[Start of Attachment]
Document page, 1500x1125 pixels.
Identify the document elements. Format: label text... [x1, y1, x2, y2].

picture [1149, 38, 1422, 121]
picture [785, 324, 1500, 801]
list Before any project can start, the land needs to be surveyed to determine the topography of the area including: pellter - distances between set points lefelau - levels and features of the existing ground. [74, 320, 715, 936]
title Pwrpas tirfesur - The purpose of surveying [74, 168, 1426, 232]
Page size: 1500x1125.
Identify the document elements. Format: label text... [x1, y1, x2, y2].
[End of Attachment]
[Start of Attachment]
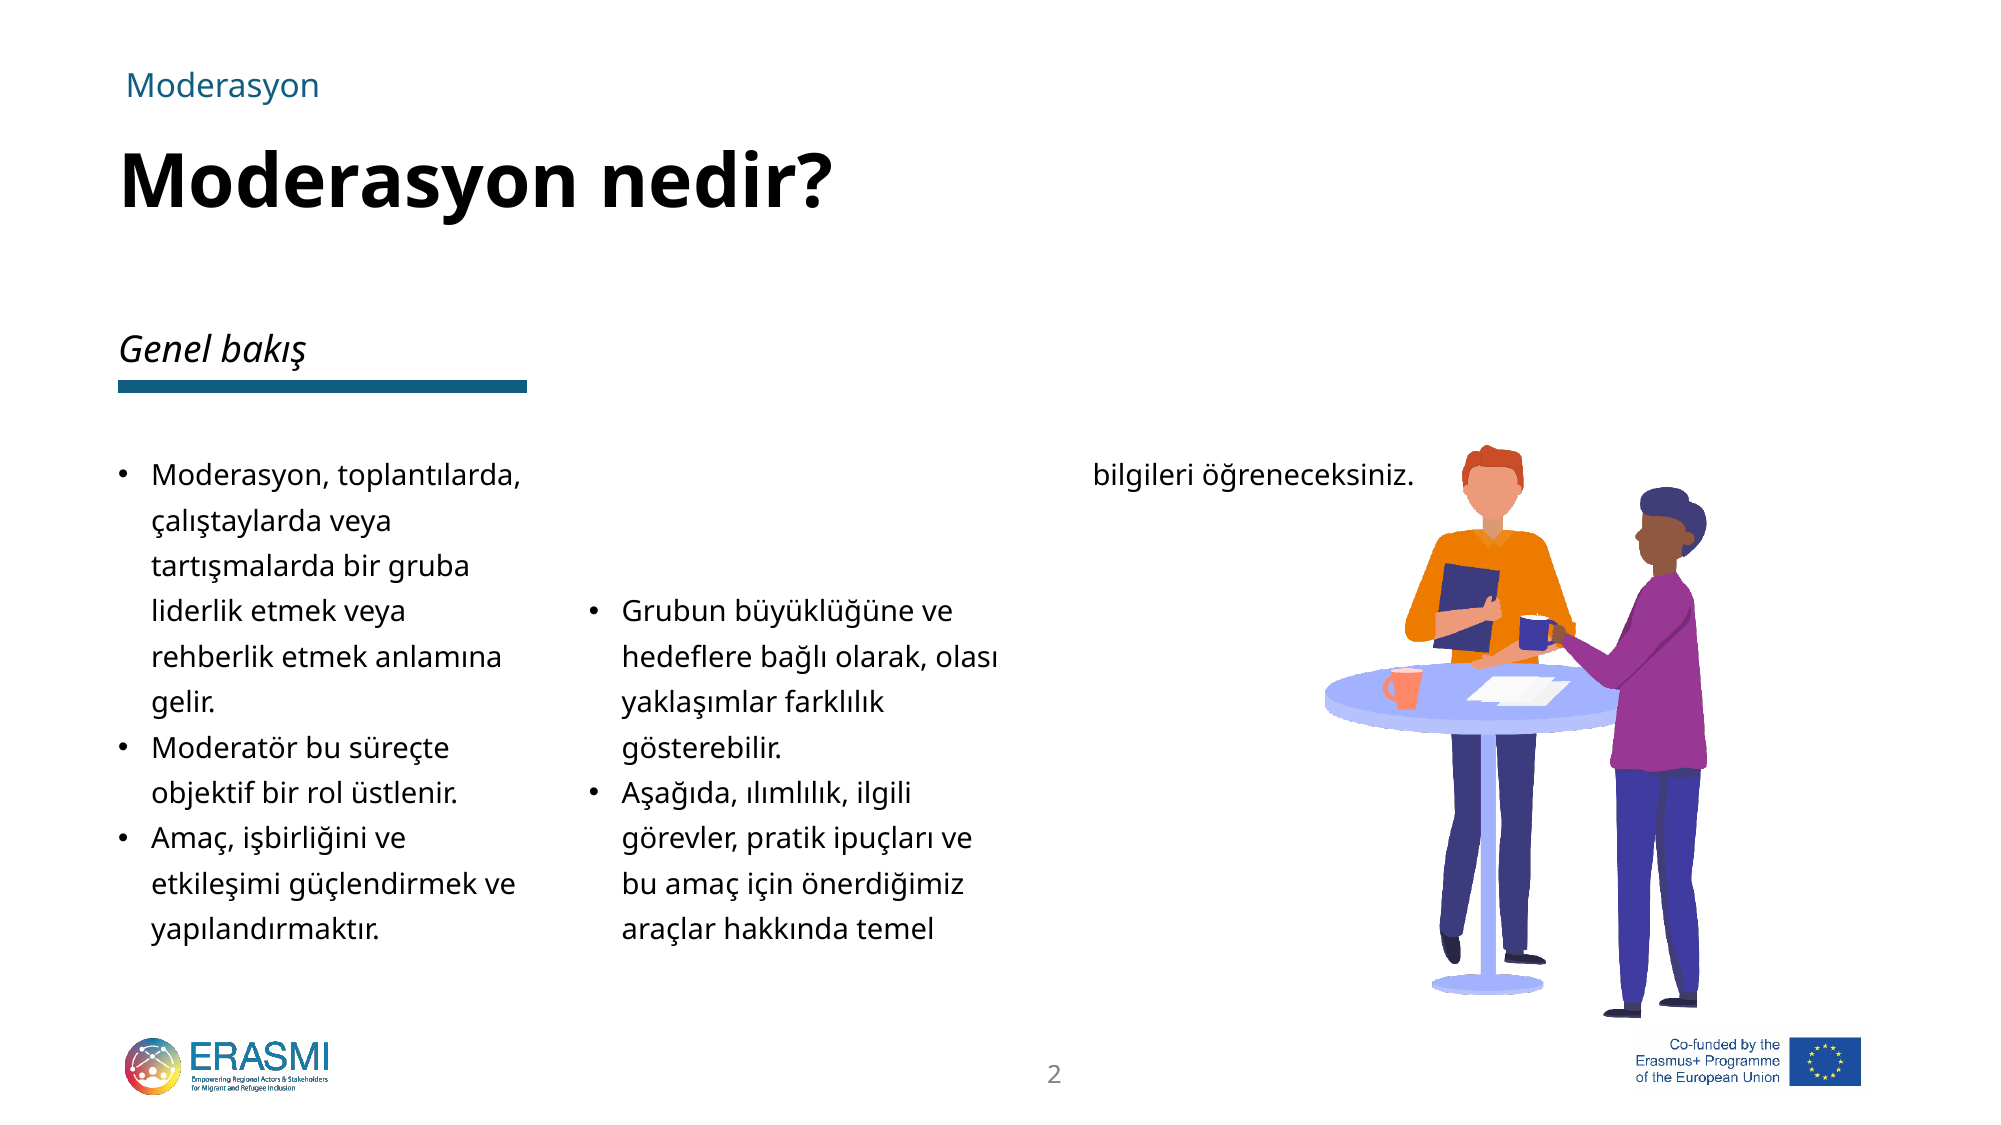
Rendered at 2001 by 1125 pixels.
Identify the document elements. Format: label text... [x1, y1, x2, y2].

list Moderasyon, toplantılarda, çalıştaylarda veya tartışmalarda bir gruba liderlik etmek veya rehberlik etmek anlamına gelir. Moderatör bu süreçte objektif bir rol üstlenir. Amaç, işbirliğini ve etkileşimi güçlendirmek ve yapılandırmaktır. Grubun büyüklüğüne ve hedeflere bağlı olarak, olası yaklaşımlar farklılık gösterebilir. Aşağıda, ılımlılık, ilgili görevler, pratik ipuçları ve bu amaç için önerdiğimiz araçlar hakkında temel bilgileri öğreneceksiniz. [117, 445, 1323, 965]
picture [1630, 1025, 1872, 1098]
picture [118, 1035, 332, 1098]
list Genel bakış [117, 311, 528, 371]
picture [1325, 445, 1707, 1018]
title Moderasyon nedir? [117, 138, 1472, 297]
[End of Attachment]
[Start of Attachment]
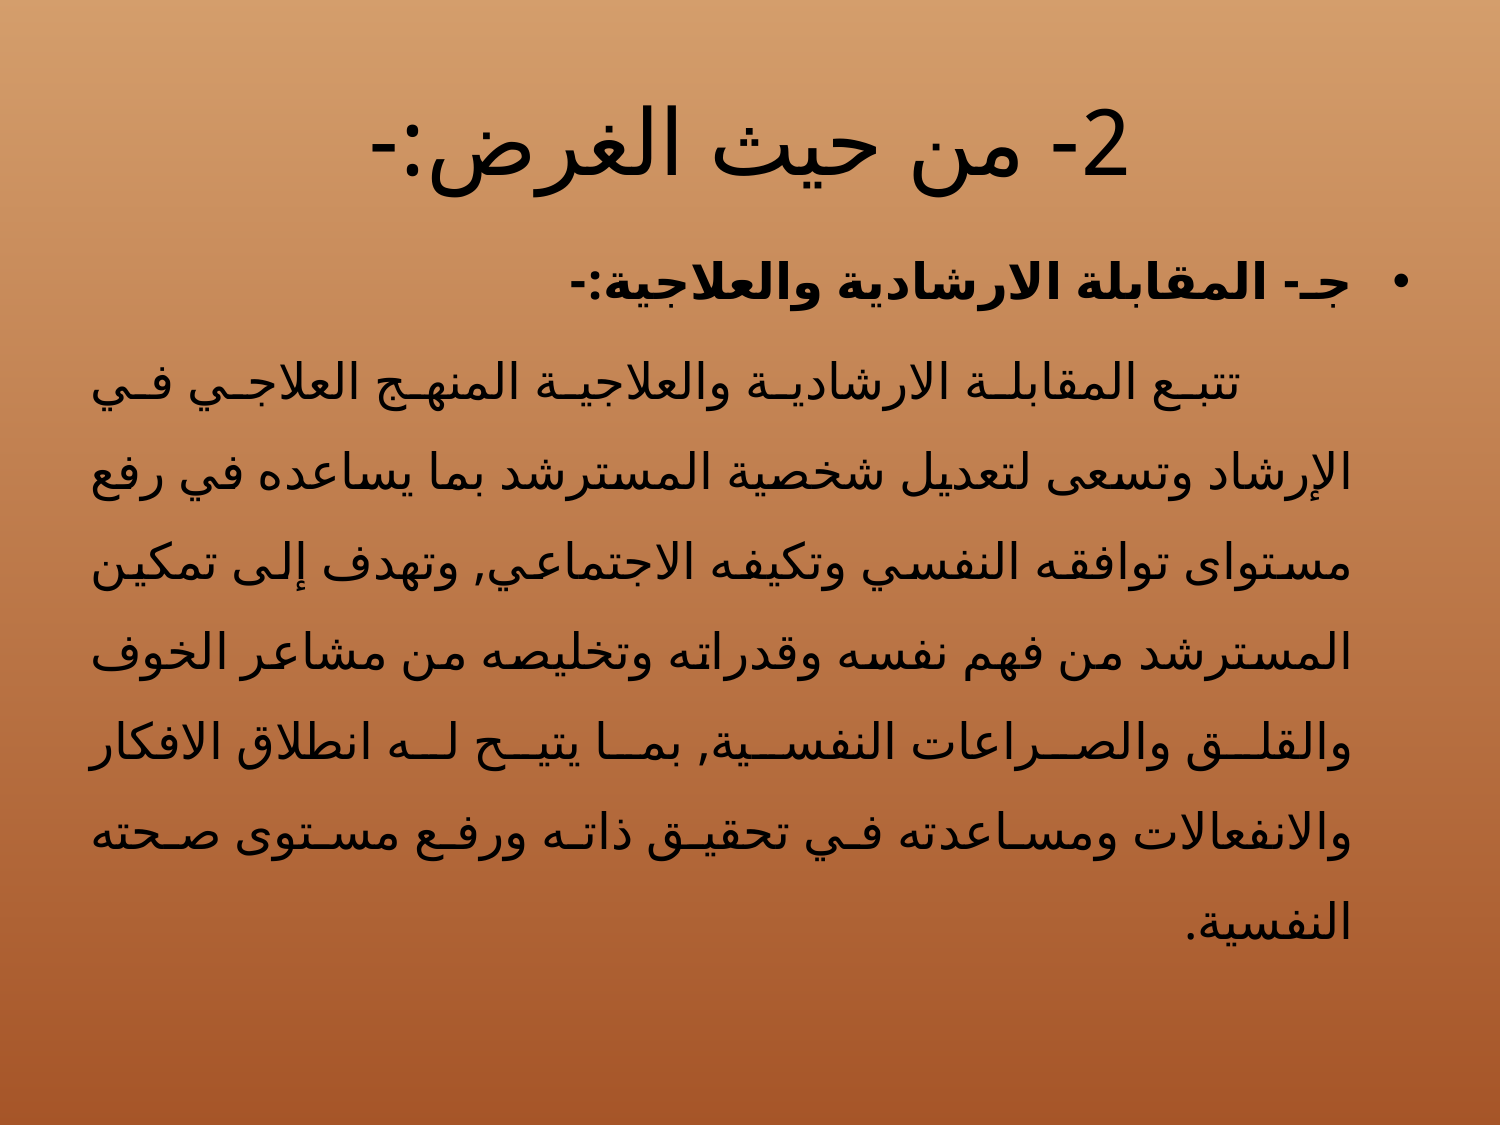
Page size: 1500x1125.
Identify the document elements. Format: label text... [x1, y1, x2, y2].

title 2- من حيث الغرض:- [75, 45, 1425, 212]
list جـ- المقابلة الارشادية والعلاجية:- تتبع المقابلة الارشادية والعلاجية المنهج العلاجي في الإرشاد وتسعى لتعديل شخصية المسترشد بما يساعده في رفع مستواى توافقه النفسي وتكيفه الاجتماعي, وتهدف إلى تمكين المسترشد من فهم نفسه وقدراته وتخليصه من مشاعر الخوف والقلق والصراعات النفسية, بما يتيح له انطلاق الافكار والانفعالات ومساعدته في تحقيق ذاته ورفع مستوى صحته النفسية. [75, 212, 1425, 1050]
[End of Attachment]
▶ **TASK**: In the data above, find each line that uses the string "pixels". Copy it.

▶ **ANSWER AREA**:
Document page, 1500x1125 pixels.
Rendered at 2001 by 1125 pixels.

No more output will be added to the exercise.